Blum & Poe is pleased to present a concise survey of 13 works by Yun Hyongkeun (1928-2007), one of the leading figures of Tansaekhwa, the monochrome painting movement that redefined Korean art starting in the mid-1960s. This is Yun's first solo exhibition with the gallery and his first posthumous solo presentation in North America.
The Tansaekhwa artists variously soaked canvas, pushed paint, dragged pencils, ripped paper, and otherwise manipulated the materials of painting in ways that questioned the terms by which the medium was known. One of the most important and successful artistic movements of 20th-century Korea, Tansaekhwa was promoted in Seoul, Tokyo, and Paris, quickly becoming the globally recognized face of contemporary Korean art.

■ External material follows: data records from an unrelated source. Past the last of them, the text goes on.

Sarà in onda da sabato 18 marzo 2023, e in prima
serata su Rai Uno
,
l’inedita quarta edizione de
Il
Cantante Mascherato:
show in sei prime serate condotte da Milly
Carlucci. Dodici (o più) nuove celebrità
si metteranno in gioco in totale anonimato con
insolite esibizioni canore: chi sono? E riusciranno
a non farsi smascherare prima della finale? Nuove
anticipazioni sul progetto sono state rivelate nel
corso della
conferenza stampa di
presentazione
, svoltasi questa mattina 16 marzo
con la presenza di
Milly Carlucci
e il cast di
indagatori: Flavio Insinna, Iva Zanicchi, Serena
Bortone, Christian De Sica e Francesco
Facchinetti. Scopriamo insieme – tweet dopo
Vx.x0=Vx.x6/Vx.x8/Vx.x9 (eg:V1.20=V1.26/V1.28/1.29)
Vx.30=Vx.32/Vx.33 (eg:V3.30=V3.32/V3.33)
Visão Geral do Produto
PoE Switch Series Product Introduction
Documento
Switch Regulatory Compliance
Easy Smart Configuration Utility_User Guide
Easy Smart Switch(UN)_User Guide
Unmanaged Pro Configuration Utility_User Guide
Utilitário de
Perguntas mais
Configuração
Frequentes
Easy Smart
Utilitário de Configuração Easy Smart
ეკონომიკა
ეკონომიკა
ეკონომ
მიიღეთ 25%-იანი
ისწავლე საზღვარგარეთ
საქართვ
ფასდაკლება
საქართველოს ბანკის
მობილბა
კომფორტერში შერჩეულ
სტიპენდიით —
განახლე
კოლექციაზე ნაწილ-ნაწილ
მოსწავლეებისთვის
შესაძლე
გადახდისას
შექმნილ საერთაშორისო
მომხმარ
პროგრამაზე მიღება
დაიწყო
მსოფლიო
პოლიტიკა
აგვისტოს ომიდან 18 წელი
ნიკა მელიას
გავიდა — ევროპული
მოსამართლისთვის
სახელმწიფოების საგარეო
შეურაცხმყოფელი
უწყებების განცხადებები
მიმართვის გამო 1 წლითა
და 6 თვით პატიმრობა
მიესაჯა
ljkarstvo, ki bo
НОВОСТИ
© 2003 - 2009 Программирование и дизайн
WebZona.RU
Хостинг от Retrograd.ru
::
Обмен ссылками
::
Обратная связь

From the beginning of the 1970s, Yun produced his distinctive Umber Blue series. Straddling the division between ink and oil painting, these abstractions are neither geometric nor gestural. Restricting his palette to umber and ultramarine, Yun diluted the paint with turpentine and allowed it to wash over the canvas, layering it over days, weeks or months to create intense fields of darkness. Each layer of pigment seeped into the fibers at a different rate, resulting in blurred edges along the unmarked expanses of canvas. In the 1990s, these boundaries gradually became more defined, eventually sharpening into hard edges in the final decade of the artist's life.
This exhibition has been organized in collaboration with the Estate of Yun Hyongkeun and PKM Gallery, Seoul.